Data extracted from a collection
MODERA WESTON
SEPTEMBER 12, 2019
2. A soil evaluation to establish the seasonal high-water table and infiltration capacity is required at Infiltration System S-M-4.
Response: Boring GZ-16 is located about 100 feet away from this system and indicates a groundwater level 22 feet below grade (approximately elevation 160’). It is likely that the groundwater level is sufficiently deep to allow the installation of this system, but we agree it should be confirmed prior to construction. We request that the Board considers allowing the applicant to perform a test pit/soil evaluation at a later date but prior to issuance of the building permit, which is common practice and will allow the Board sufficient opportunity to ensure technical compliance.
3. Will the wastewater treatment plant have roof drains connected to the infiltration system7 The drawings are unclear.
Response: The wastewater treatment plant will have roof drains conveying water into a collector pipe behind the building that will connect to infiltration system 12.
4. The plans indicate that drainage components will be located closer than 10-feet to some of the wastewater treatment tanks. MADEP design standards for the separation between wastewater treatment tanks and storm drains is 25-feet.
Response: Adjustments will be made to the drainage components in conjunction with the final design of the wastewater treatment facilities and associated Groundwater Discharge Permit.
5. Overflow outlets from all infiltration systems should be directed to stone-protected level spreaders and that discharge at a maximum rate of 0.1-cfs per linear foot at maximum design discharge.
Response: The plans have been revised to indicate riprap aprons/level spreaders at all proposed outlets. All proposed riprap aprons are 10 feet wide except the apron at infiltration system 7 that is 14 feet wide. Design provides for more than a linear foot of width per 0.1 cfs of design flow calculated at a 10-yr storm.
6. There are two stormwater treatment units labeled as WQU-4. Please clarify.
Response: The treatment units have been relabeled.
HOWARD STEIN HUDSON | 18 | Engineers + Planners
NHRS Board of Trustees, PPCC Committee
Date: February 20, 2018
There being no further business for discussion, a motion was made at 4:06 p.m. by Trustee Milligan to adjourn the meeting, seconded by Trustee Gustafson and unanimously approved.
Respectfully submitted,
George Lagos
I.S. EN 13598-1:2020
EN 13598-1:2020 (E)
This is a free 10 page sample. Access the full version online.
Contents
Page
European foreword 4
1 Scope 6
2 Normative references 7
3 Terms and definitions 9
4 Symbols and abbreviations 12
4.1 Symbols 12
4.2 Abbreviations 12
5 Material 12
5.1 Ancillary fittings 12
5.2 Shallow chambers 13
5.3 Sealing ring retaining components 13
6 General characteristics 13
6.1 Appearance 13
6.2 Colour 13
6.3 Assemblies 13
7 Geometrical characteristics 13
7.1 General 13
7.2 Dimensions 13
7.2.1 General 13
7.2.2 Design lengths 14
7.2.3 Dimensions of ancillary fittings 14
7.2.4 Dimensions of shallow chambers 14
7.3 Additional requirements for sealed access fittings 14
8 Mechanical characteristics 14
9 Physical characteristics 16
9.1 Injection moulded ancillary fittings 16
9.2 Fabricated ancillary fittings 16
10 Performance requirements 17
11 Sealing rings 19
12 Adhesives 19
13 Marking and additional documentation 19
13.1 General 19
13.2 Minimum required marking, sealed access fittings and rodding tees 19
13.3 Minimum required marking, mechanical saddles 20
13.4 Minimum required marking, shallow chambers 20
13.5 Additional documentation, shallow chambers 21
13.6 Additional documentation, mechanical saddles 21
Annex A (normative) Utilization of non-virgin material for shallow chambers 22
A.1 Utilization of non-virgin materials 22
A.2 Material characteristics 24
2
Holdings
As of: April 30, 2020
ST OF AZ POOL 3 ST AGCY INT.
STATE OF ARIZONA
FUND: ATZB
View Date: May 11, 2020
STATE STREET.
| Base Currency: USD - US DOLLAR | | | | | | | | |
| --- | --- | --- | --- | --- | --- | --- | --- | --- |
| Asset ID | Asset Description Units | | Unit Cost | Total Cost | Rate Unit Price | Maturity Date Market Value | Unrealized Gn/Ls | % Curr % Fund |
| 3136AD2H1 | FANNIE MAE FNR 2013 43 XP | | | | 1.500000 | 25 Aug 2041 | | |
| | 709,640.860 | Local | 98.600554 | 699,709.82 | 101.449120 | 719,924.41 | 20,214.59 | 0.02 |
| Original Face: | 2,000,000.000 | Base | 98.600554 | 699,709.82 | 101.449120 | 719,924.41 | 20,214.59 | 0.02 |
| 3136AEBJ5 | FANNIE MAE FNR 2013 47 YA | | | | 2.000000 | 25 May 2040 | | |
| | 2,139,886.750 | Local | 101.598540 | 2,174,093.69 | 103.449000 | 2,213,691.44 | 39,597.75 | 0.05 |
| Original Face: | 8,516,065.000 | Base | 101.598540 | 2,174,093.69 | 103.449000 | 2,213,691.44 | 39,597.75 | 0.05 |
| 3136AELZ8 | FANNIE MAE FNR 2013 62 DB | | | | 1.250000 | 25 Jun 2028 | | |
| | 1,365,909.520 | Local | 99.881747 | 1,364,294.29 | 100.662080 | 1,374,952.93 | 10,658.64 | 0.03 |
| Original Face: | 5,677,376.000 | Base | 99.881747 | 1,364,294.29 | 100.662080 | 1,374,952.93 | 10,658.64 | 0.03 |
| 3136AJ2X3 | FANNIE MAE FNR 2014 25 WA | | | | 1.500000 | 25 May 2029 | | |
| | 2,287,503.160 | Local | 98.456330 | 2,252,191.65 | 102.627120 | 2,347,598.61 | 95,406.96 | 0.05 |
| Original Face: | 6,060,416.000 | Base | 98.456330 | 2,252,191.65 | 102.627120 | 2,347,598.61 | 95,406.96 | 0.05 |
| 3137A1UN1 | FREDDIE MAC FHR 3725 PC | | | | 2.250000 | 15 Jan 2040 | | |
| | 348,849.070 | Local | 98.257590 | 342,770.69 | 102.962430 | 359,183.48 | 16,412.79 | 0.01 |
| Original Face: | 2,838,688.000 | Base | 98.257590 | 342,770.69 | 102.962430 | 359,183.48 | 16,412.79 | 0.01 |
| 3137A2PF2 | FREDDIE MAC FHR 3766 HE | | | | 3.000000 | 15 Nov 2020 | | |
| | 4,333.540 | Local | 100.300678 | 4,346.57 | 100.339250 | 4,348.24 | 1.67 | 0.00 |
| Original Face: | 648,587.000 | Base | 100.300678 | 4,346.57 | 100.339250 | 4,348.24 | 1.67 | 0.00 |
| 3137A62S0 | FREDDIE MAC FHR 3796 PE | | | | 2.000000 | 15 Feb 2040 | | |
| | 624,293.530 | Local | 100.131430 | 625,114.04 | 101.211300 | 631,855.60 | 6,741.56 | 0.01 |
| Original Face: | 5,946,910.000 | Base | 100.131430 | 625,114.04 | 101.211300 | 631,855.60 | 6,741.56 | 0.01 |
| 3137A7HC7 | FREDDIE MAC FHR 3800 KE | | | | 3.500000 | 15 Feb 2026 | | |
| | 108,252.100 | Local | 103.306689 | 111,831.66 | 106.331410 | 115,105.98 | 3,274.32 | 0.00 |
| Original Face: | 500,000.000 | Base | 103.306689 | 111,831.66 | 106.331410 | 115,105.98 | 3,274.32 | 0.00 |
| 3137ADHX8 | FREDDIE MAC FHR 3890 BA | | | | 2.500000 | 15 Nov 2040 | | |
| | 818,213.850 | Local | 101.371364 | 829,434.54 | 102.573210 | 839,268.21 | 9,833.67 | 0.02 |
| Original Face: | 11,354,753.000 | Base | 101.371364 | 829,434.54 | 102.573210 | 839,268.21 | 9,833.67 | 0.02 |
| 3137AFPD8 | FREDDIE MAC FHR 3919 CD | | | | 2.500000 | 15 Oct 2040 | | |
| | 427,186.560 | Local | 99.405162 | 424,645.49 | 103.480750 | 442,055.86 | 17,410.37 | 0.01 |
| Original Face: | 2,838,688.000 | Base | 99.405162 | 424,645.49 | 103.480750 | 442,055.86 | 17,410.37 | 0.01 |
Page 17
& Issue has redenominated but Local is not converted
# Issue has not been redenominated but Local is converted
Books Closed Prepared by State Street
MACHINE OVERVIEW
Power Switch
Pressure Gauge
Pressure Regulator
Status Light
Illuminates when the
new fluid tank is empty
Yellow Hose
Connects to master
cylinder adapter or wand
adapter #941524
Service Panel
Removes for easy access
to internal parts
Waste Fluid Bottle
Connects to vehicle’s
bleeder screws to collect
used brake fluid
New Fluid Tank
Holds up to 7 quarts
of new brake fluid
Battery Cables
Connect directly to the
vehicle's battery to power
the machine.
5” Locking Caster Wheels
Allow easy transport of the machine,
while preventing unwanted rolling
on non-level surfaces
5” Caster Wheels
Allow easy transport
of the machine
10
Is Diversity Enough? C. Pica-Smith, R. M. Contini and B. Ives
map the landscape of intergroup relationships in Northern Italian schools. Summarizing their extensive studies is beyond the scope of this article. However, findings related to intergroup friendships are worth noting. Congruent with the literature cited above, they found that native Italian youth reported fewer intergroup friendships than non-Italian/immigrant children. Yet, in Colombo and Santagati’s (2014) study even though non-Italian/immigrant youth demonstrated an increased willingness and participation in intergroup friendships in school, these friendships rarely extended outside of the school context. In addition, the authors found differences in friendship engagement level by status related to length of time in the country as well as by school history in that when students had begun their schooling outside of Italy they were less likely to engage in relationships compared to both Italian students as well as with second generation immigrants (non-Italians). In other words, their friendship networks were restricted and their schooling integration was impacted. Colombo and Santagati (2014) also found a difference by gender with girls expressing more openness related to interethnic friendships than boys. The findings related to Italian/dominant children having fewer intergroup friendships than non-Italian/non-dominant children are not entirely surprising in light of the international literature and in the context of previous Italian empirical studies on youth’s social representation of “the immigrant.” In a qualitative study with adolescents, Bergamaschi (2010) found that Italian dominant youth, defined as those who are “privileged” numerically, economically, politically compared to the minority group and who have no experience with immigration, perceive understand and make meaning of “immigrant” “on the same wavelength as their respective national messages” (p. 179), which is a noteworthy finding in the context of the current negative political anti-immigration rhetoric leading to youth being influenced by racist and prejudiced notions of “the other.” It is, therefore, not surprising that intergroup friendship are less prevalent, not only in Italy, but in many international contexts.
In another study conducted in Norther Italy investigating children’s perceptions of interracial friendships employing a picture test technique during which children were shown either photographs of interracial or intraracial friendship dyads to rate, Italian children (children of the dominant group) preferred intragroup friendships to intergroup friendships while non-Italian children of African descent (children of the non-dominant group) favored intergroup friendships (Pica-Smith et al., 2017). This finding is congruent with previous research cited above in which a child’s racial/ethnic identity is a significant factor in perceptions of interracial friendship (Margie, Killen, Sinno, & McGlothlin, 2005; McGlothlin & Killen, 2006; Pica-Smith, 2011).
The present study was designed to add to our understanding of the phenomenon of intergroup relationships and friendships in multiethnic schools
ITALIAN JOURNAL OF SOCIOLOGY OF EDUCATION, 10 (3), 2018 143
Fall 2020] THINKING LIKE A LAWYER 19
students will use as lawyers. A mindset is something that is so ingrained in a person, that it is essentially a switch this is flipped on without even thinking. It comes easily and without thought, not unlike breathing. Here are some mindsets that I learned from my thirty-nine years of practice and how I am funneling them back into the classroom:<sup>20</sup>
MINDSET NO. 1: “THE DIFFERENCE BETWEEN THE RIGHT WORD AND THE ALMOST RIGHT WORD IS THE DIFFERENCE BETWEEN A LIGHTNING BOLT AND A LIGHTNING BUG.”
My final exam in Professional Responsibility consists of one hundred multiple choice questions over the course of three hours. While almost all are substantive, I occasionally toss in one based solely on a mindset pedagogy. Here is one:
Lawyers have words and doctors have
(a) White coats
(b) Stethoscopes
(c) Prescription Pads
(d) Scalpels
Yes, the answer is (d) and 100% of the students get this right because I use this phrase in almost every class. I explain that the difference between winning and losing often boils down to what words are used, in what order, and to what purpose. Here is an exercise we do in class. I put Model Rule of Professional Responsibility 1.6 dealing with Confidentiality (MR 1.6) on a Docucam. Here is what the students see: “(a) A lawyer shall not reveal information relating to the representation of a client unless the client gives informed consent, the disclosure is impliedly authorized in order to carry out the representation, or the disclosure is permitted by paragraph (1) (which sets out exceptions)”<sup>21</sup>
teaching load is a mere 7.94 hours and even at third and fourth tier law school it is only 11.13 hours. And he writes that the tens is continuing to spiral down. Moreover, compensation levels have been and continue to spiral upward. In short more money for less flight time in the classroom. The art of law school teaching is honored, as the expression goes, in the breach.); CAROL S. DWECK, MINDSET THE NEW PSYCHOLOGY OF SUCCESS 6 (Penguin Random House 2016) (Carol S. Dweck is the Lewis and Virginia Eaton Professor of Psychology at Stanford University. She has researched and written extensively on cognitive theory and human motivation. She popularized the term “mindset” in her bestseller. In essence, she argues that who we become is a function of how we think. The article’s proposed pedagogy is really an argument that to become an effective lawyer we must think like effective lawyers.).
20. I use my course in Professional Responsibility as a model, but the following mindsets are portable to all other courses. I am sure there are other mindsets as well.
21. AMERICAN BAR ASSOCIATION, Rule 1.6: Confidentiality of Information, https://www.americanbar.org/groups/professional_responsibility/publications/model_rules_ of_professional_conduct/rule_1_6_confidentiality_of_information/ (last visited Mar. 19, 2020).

Problem description: Tally the lines of the entries that carry the word "FREDDIE" and say only that number.

Answer to this problem: 6